Let us sum up this second chapter. If slight variations do occur in organic beings in a state of nature; if changes of condition from geological causes do produce in the course of ages effects analogous to those of domestication on any, however few, organisms; and how can we doubt it,-from what is actually known, and from what may be presumed, since thousands of organisms taken by man for sundry uses, and placed in new conditions, have varied. If such variations tend to be hereditary; and how can we doubt it,-when we see shades of expression, peculiar manners, monstrosities of the strangest kinds, diseases, and a multitude of other peculiarities, which characterise and form, being inherited, the endless races (there are 1200 kinds of cabbages{266}) of our domestic plants and animals. If we admit that every organism maintains its place by an almost periodically recurrent struggle; and how can we doubt it,-when we know that all beings tend to increase in a geometrical ratio (as is instantly seen when the conditions become for a time more favourable); whereas on an average the amount of food must remain constant, if so, there will be a natural means of selection, tending to preserve those individuals with any slight deviations of structure more favourable to the then existing conditions, and tending to destroy any with deviations of an opposite nature. If the above propositions be correct, and there be no law of nature limiting the possible amount of variation, new races of beings will,-perhaps only rarely, and only in some few districts,-be formed.
Limits of Variation.
That a limit to variation does exist in nature is assumed by most authors, though I am unable to discover a single fact on which this belief is grounded{267}. One of the commonest statements is that plants do not become acclimatised; and I have even observed that kinds not raised by seed, but propagated by cuttings, &c., are instanced. A good instance has, however, been advanced in the case of kidney beans, which it is believed are now as tender as when first introduced. Even if we overlook the frequent introduction of seed from warmer countries, let me observe that as long as the seeds are gathered promiscuously from the bed, without continual observation and careful selection of those plants which have stood the climate best during their whole growth, the experiment of acclimatisation has hardly been begun. Are not all those plants and animals, of which we have the greatest number of races, the oldest domesticated?

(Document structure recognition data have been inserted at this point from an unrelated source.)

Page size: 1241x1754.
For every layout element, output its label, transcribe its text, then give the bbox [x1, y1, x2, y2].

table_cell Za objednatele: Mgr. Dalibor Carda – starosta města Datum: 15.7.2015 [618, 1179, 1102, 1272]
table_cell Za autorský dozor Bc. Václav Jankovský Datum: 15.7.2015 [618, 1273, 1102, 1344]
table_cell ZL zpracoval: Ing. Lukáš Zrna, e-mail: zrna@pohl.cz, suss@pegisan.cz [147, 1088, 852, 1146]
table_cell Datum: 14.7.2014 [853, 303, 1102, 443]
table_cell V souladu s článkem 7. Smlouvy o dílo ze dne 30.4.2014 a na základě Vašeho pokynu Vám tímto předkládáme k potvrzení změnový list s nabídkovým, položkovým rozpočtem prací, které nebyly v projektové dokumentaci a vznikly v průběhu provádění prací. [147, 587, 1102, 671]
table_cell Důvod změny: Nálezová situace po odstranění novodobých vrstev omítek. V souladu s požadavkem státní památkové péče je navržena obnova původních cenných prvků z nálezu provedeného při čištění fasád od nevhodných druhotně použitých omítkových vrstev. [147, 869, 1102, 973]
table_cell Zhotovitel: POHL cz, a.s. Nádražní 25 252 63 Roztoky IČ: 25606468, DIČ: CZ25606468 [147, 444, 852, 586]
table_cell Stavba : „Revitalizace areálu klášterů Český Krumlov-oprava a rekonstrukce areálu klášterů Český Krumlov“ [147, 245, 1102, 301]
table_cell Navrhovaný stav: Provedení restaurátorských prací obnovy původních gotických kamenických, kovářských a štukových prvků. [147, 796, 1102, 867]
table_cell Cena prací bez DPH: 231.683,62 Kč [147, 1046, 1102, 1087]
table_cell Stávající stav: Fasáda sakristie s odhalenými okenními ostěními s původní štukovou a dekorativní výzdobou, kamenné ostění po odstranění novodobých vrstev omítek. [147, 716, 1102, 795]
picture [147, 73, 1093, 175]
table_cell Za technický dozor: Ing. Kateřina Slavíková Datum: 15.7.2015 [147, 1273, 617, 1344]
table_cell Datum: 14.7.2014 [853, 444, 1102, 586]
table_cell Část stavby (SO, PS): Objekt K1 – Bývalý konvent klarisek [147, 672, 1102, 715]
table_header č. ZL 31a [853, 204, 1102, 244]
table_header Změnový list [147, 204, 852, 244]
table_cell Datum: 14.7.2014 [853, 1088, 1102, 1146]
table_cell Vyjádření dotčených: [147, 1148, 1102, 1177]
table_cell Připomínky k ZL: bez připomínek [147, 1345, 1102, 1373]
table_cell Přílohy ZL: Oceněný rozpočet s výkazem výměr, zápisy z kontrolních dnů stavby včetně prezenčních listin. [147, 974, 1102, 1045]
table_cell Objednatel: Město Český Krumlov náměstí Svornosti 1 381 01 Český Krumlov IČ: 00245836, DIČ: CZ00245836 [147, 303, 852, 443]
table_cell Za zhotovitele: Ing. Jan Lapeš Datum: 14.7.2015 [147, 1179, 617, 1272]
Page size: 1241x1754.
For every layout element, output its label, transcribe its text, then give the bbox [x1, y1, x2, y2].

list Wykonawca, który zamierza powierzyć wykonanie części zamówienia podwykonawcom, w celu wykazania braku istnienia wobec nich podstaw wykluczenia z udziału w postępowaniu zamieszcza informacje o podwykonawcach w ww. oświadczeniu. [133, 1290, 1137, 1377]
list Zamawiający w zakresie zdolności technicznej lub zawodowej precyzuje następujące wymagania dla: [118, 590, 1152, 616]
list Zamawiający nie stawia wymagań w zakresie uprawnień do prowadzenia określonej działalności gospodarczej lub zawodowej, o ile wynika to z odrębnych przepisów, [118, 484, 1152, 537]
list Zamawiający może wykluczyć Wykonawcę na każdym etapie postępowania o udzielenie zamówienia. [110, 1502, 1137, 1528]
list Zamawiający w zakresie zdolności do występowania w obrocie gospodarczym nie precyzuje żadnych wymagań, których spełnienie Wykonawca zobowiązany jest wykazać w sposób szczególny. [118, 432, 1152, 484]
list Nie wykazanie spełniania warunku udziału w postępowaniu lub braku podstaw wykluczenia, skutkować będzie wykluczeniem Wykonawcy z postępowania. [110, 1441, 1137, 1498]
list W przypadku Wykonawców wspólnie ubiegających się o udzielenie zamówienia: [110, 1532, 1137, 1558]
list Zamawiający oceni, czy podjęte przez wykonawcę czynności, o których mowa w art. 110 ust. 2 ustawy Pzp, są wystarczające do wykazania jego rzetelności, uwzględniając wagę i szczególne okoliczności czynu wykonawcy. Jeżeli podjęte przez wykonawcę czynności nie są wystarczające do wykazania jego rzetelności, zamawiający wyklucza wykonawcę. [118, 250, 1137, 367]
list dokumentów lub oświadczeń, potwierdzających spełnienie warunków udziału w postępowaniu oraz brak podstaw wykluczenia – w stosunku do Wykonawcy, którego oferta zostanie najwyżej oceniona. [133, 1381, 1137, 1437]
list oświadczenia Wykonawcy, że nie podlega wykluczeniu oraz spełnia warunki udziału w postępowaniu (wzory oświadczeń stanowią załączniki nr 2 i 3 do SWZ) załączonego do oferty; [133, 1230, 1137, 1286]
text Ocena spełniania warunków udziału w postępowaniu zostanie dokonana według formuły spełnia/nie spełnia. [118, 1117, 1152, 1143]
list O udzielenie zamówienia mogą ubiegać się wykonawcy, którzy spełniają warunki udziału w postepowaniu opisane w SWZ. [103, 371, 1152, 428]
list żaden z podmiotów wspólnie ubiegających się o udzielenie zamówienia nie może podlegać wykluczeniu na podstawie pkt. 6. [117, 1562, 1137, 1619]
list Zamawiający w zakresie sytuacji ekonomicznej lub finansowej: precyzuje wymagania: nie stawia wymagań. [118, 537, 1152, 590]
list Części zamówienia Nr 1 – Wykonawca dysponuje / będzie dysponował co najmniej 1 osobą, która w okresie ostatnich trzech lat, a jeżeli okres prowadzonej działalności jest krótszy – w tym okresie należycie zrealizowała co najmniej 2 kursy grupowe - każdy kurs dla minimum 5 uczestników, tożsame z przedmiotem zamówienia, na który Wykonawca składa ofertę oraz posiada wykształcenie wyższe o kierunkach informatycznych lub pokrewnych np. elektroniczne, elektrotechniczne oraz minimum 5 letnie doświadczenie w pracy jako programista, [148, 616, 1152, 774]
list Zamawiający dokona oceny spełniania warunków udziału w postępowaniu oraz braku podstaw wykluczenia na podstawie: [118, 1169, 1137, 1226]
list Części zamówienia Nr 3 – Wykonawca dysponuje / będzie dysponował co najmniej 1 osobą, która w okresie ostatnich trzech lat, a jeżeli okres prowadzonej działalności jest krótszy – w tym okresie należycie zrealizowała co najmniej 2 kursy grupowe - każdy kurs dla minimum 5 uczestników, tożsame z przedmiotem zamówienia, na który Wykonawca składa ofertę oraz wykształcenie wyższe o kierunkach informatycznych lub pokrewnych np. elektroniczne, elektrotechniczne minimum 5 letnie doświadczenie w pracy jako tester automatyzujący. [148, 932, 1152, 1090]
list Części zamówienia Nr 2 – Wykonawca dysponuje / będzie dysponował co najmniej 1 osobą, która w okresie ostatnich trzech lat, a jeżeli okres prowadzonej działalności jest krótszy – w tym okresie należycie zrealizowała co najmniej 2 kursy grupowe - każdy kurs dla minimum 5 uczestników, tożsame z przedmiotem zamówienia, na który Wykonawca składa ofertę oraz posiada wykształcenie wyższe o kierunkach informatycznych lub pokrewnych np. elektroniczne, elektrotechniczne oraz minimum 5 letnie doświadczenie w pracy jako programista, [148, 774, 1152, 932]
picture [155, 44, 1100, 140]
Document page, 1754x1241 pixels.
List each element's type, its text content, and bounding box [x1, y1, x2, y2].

Considering the quite recent progress{268} of systematic agriculture and horticulture, is it not opposed to every fact, that we have exhausted the capacity of variation in our cattle and in our corn,-even if we have done so in some trivial points, as their fatness or kind of wool? Will any one say, that if horticulture continues to flourish during the next few centuries, that we shall not have numerous new kinds of the potato and Dahlia? But take two varieties of each of these plants, and adapt them to certain fixed conditions and prevent any cross for 5000 years, and then again vary their conditions; try many climates and situations; and who{269} will predict the number and degrees of difference which might arise from these stocks? I repeat that we know nothing of any limit to the possible amount of variation, and therefore to the number and differences of the races, which might be produced by the natural means of selection, so infinitely more efficient than the agency of man. Races thus produced would probably be very "true"; and if from having been adapted to different conditions of existence, they possessed different constitutions, if suddenly removed to some new station, they would perhaps be sterile and their offspring would perhaps be infertile. Such races would be undistinguishable from species. But is there any evidence that the species, which surround us on all sides, have been thus produced? This is a question which an examination of the economy of nature we might expect would answer either in the affirmative or negative{270}.